L'Humanité. 20 mai 2009
Rouen (Seine-Maritime), envoyée spéciale.
Parce qu’il faut remonter loin dans le temps pour trouver un prix aussi bas, Arnold Puech d’Alissac compte en francs. « À monnaie courante, le prix qui nous a été payé en avril est le même que celui de 1969, à savoir 1,38 franc le litre de lait. » Ramené à l’euro, cela donne environ 20 centimes. « Quel salarié saurait vivre aujourd’hui avec le SMIC de 1969 ? » poursuit le président de l’Union syndicale agricole de Seine-Maritime, perché, dos à la nuit, sur un camion-citerne. Un petit millier de producteurs de lait écoute en silence. Rien ne moufte, sauf les claques qui ponctuent le discours et les quelques pétards dont l’écho rebondit sur les colonnes de la préfecture de Rouen. Il n’est pas loin de minuit, lundi soir. Vers 20 heures, les manifestants ont amené les tracteurs et les bennes. Ils ont alimenté des feux à même les pavés et ils ont attendu la fin de l’entrevue programmée avec le préfet, dans le calme, malgré l’angoisse et la colère. Tous ont reçu leur « paye du lait » du mois avril. Ils n’ont pas seulement perdu de l’argent : ils ont perdu la garantie de conserver leur exploitation.
900 euros par mois
De mémoire de laitier, jamais on n’avait eu à encaisser une telle dégringolade. Il faut dire que, jusqu’à l’an dernier, les syndicats majoritaires avaient leur mot à dire dans la négociation des prix. Depuis 1936, une interprofessionnelle rassemblait industriels, coopératives et producteurs qui, ensemble, en discutaient le montant. En mai 2008, la direction des fraudes jugeait le procédé nuisible au principe de libre concurrence et le gouvernement y mettait fin. Les entreprises fromagères devenaient libres de fixer les tarifs à leur guise.
Combiné à la dérégulation des marchés agricoles en Europe, depuis un an, le prix du lait fluctue comme jamais.
Si tous s’attendaient à le voir baisser, personne n’avait envisagé une telle chute. La tonne de lait perd 30 % de sa valeur par rapport à l’an dernier. De 305 euros en avril 2008, elle passe à moins de 210 euros en avril 2009. C’est un tiers du chiffre d’affaires qui s’écroule. Et, pour beaucoup, 100 % du revenu qui disparaît, quand, pour trois euros gagnés, les producteurs en consacrent au moins deux aux charges et aux investissements.

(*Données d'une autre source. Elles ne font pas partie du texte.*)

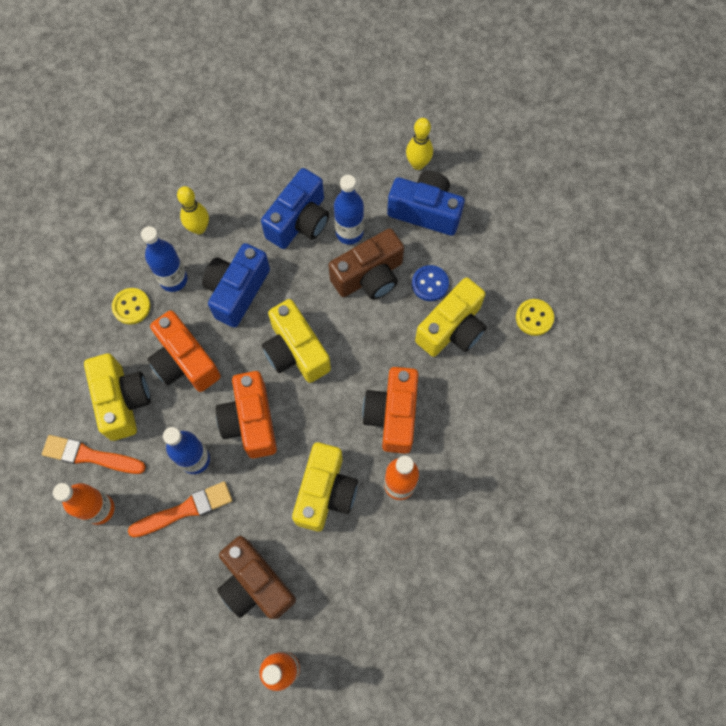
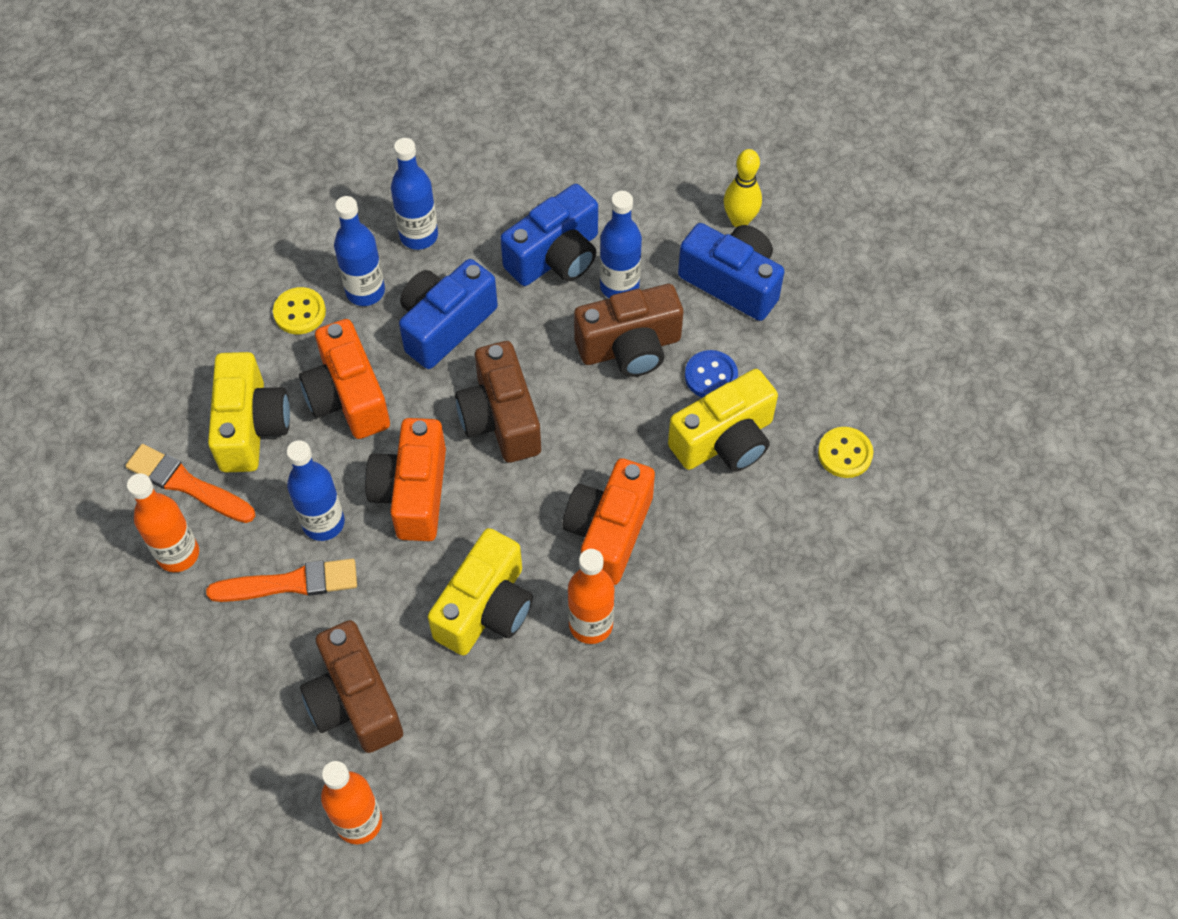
camera: 15 degrees right, 10 degrees down
(199, 228) = (419, 235): yellow bowling pin -> blue bottle
(295, 351) = (500, 419): yellow camera -> brown camera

Engrais, matériels, comptabilité, alimentation des bêtes… « Sur 90 000 euros de chiffre d’affaires par an, je n’en dégage que 10 000 pour mon salaire, soit moins de 900 par mois », décortique Frédéric Leroux. Ils seront entièrement avalés par la baisse. « Je vais perdre environ 1 200 euros par mois… »
Afin de mettre son installation aux normes environnementales, il a contracté un emprunt de 75 000 euros pas plus tard que ce mois-ci. Ses traites mensuelles avoisinent 1 000 euros. « Et j’en ai pour dix ans… » Agrandissement des stabulations, installation de fosses à lisier, maintien de l’herbe… « On a râlé, mais on a fait les efforts exigés par l’Europe », ajoute François Fihue, président de la Chambre d’agriculture du département. « Aujourd’hui, on nous demande de travailler à perte. » Alors que les politiques les ont par ailleurs poussés à s’agrandir, le sentiment de s’être fait rouler dans la farine prévaut. « J’ai commencé il y a vingt-cinq ans avec 30 vaches, explique un gars qui ne veut pas dire son nom. Mon revenu baissait, mes charges augmentaient. J’ai investi pour augmenter ma production. » Il a aujourd’hui 60 vaches et un emprunt de 150 000 euros qu’il n’aura pas fini de rembourser avant quatre ans. « 1 200 euros par mois, alors que la baisse des prix m’en fait perdre plus de 2 000. » Aucun ne sait s’il passera l’année.
Mardi dernier, ils se lançaient dans l’occupation des usines, nombreuses et bien portantes dans leur département. Danone, d’abord, puis Senoble et Lactalis. La première cédait un préaccord. « 10 euros de plus par tonne nationalement, 10 euros de plus par tonne pour leurs fournisseurs de la Ferrière et 20 euros d’acompte de trésorerie », énumère Arnold Puech d’Alissac. Un premier pas d’autant plus important que c’est un leader du marché qui le fait. « Senoble a été obligé de suivre… » La guerre du lait n’est pas close. Eux demandent 305 euros aux 1 000 litres. Le juste prix de leur survie.